"""

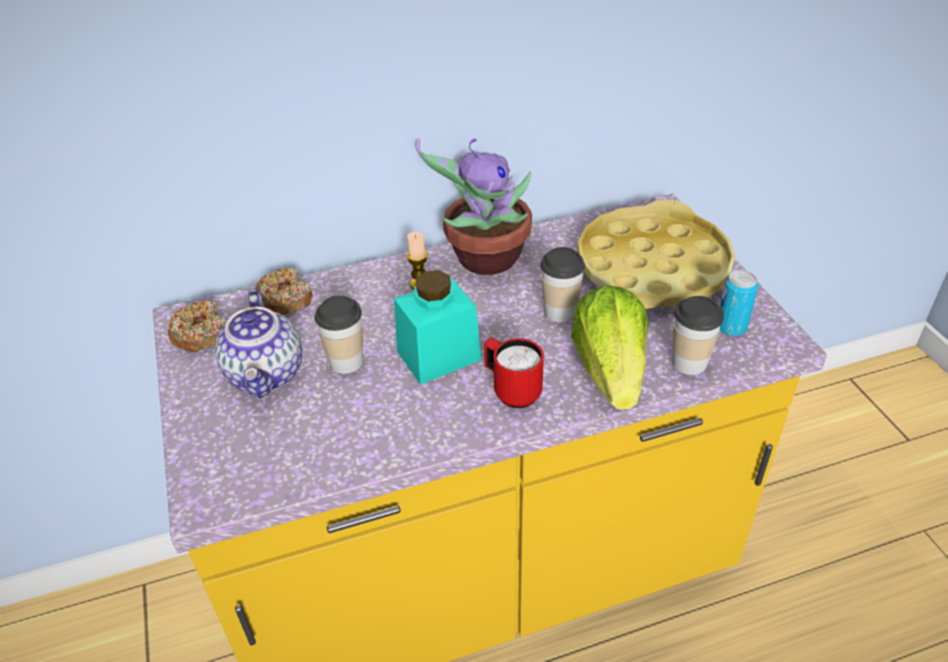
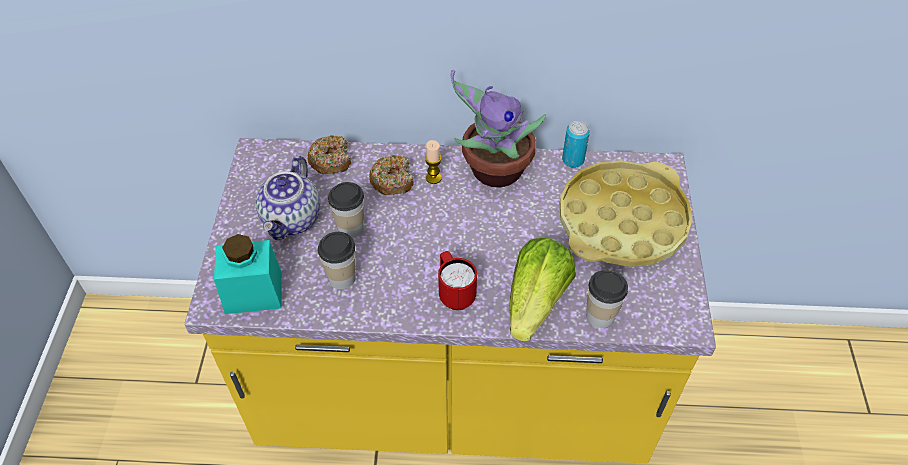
camera: 20 degrees right, 10 degrees up
donut [168,300,227,352] -> donut moved to [369,155,414,195]
turquoise jar [394,270,481,385] -> turquoise jar moved to [214,234,282,314]
cup [540,247,585,322] -> cup moved to [318,232,356,289]
can [720,270,758,336] -> can moved to [562,121,590,168]

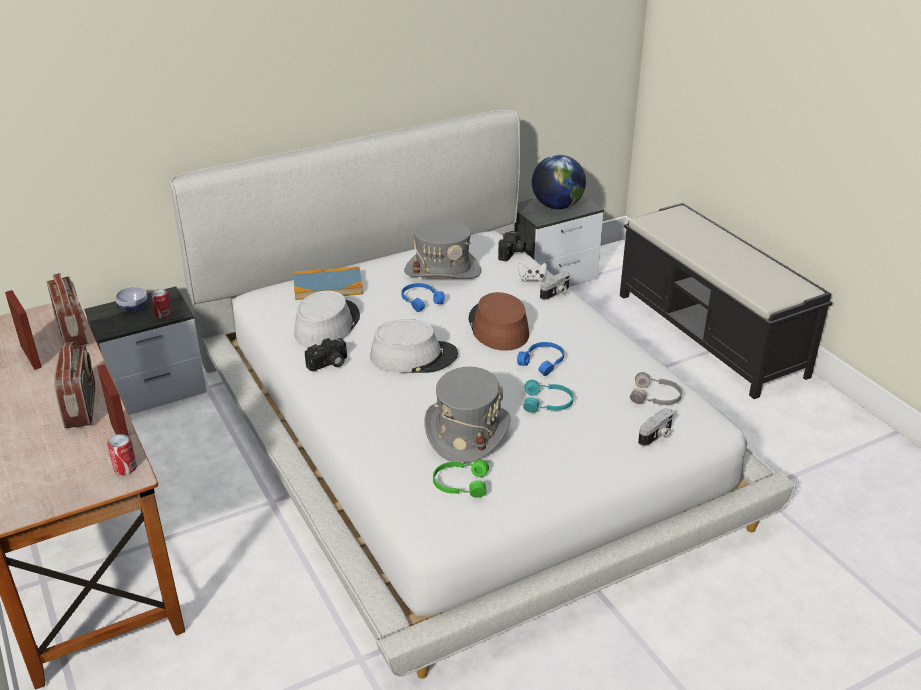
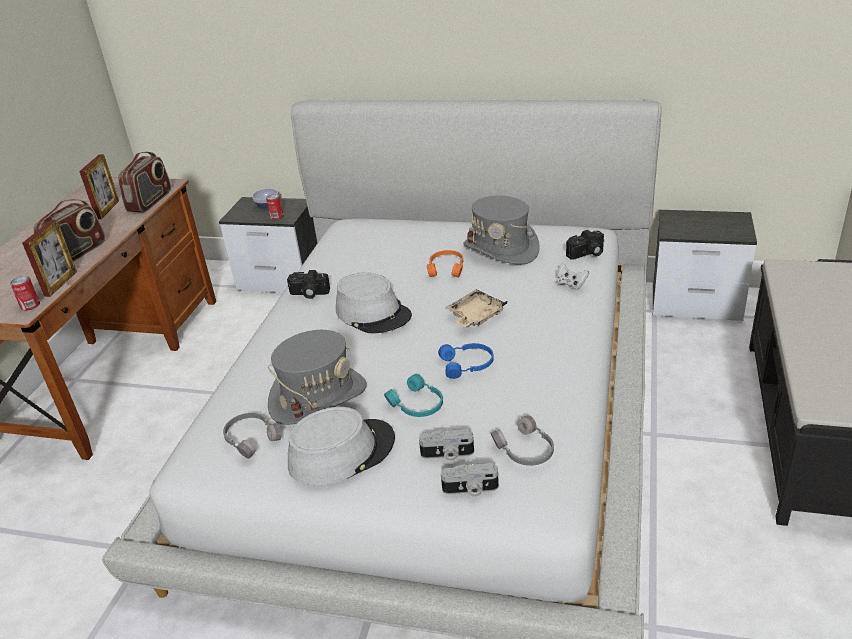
camera: 45 degrees right, 0 degrees up
book [293,266,363,300] -> none
grey hat [294,290,360,347] -> grey hat moved to [288,407,395,485]
blue headphones [401,283,445,312] -> orange headphones [427,250,463,277]
green headphones [433,459,489,497] -> grey headphones [223,413,282,459]
brown hat [468,292,529,351] -> beige tray [446,289,507,327]
globe [532,155,586,209] -> none
camera [540,271,570,300] -> camera moved to [419,429,474,461]

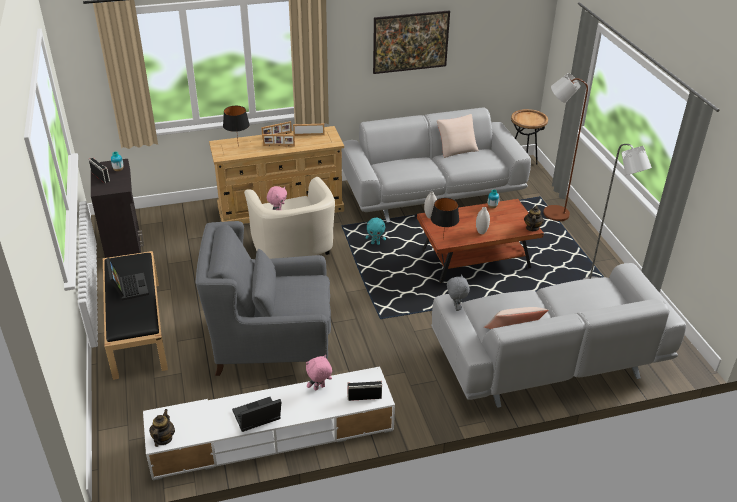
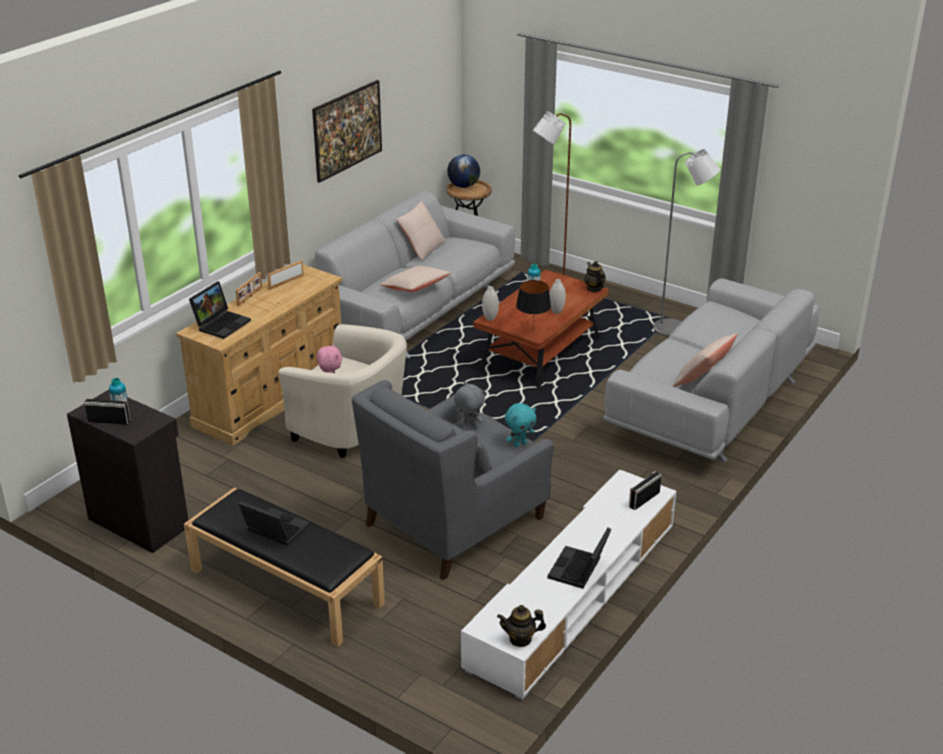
camera: 40 degrees left, 5 degrees down
teapot [149,409,175,447] -> teapot turned 60 degrees counterclockwise [497,605,546,647]
black table lamp [223,106,250,140] -> laptop [189,282,251,339]
picture frame [263,134,295,147] -> none
pink plush toy [306,355,332,391] -> none
turquoise plush toy [365,218,386,245] -> turquoise plush toy moved to [505,403,536,447]
grey plush toy [447,274,470,311] -> grey plush toy moved to [454,382,485,427]
none -> beige pillow [380,266,451,292]
none -> globe [447,154,480,188]

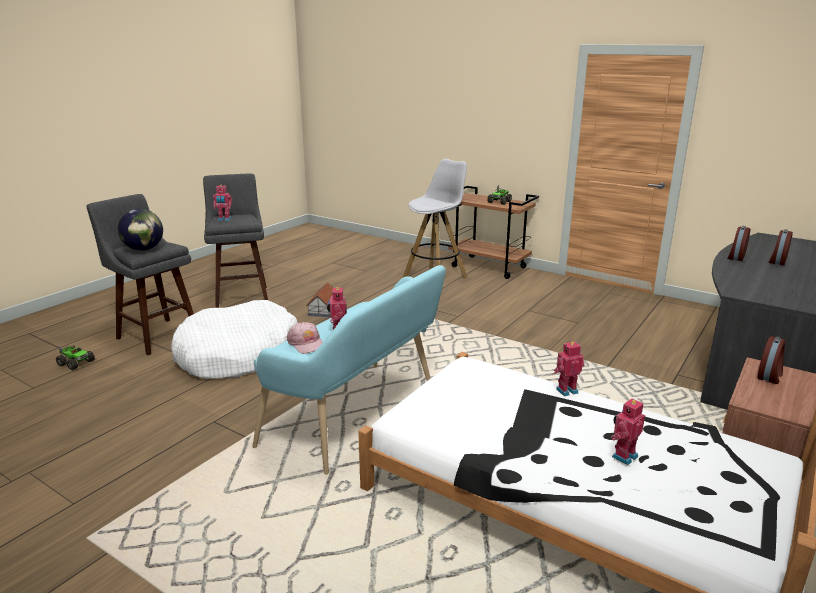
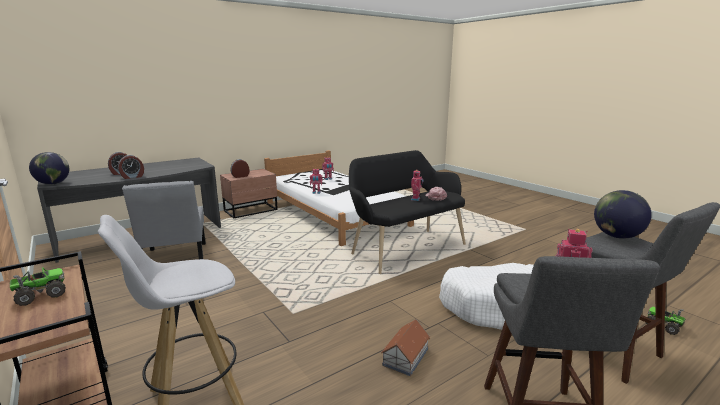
camera: 160 degrees left, 5 degrees down
turquoise bench [252,265,446,474] -> black bench [349,150,466,274]
none -> globe [29,152,69,184]
none -> grey chair [122,181,206,259]

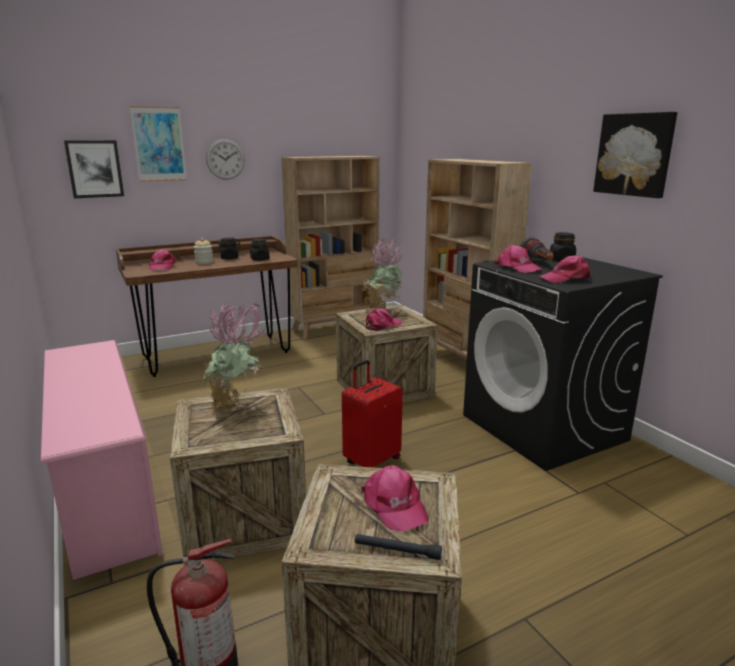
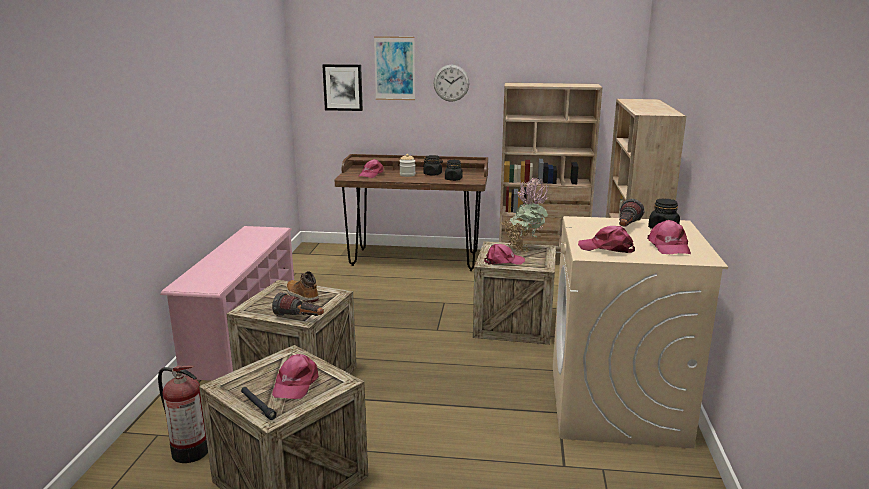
camera: 35 degrees right, 0 degrees up
potted plant [203,303,267,414] -> boot [286,271,319,303]
red suitcase [342,360,403,468] -> none
black washing machine [463,257,663,471] -> beige washing machine [553,216,728,448]
pink cap [494,245,542,273] -> pink cap moved to [647,220,691,254]
picture [593,112,677,198] -> none
none -> flashlight [272,292,324,316]

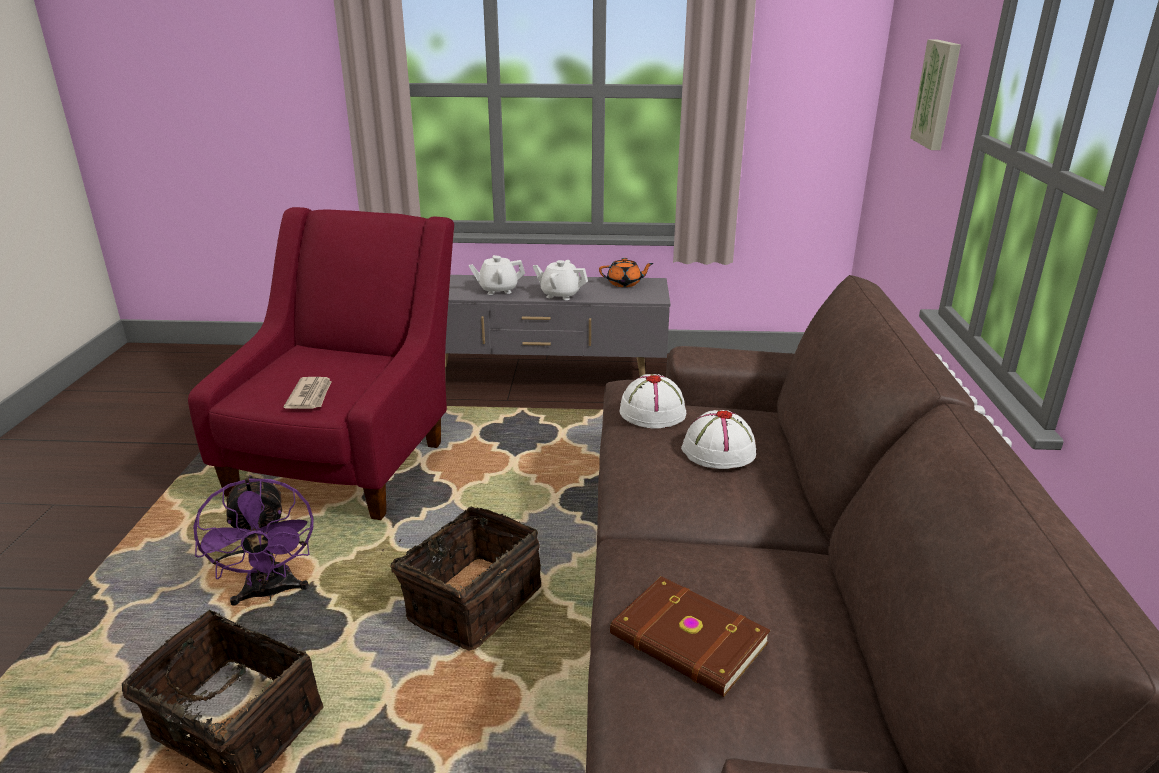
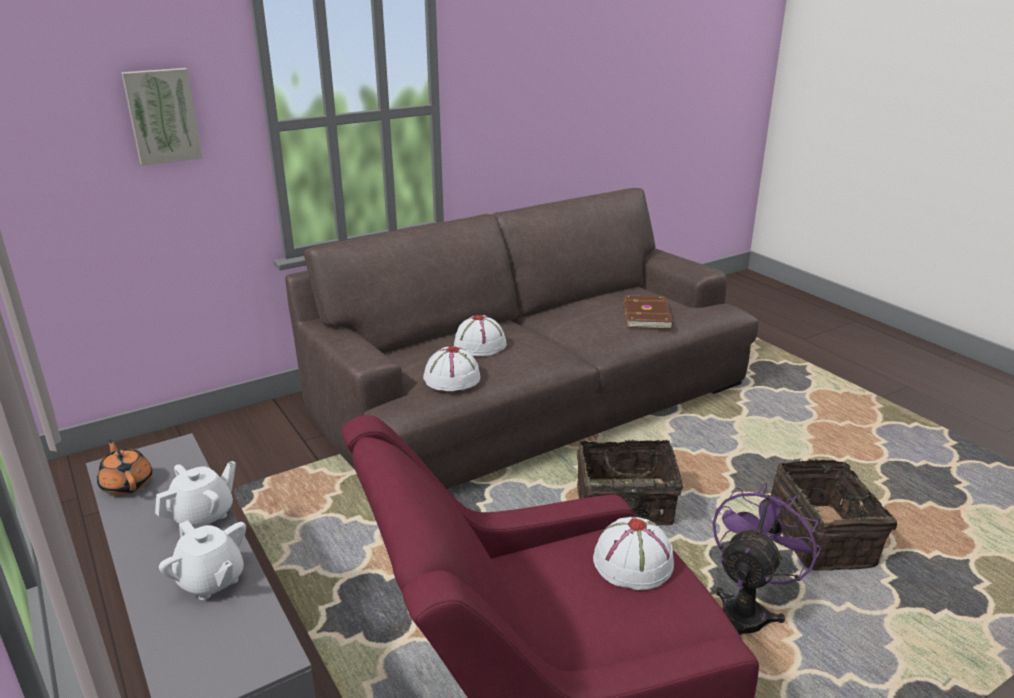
camera: 125 degrees left, 0 degrees up
newspaper [284,377,332,409] -> white hat [593,517,674,590]
white teapot [533,260,588,300] -> white teapot turned 120 degrees counterclockwise [155,461,236,529]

"""

## WHAT NEEDS TO BE DONE
The response should repeat each record precisely and contain no pictures.

## ANSWER AREA
camera: 20 degrees right, 10 degrees up
donut [168,300,227,352] -> donut moved to [369,155,414,195]
turquoise jar [394,270,481,385] -> turquoise jar moved to [214,234,282,314]
cup [540,247,585,322] -> cup moved to [318,232,356,289]
can [720,270,758,336] -> can moved to [562,121,590,168]

camera: 45 degrees right, 0 degrees up
book [293,266,363,300] -> none
grey hat [294,290,360,347] -> grey hat moved to [288,407,395,485]
blue headphones [401,283,445,312] -> orange headphones [427,250,463,277]
green headphones [433,459,489,497] -> grey headphones [223,413,282,459]
brown hat [468,292,529,351] -> beige tray [446,289,507,327]
globe [532,155,586,209] -> none
camera [540,271,570,300] -> camera moved to [419,429,474,461]

camera: 40 degrees left, 5 degrees down
teapot [149,409,175,447] -> teapot turned 60 degrees counterclockwise [497,605,546,647]
black table lamp [223,106,250,140] -> laptop [189,282,251,339]
picture frame [263,134,295,147] -> none
pink plush toy [306,355,332,391] -> none
turquoise plush toy [365,218,386,245] -> turquoise plush toy moved to [505,403,536,447]
grey plush toy [447,274,470,311] -> grey plush toy moved to [454,382,485,427]
none -> beige pillow [380,266,451,292]
none -> globe [447,154,480,188]

camera: 160 degrees left, 5 degrees down
turquoise bench [252,265,446,474] -> black bench [349,150,466,274]
none -> globe [29,152,69,184]
none -> grey chair [122,181,206,259]

camera: 35 degrees right, 0 degrees up
potted plant [203,303,267,414] -> boot [286,271,319,303]
red suitcase [342,360,403,468] -> none
black washing machine [463,257,663,471] -> beige washing machine [553,216,728,448]
pink cap [494,245,542,273] -> pink cap moved to [647,220,691,254]
picture [593,112,677,198] -> none
none -> flashlight [272,292,324,316]

camera: 125 degrees left, 0 degrees up
newspaper [284,377,332,409] -> white hat [593,517,674,590]
white teapot [533,260,588,300] -> white teapot turned 120 degrees counterclockwise [155,461,236,529]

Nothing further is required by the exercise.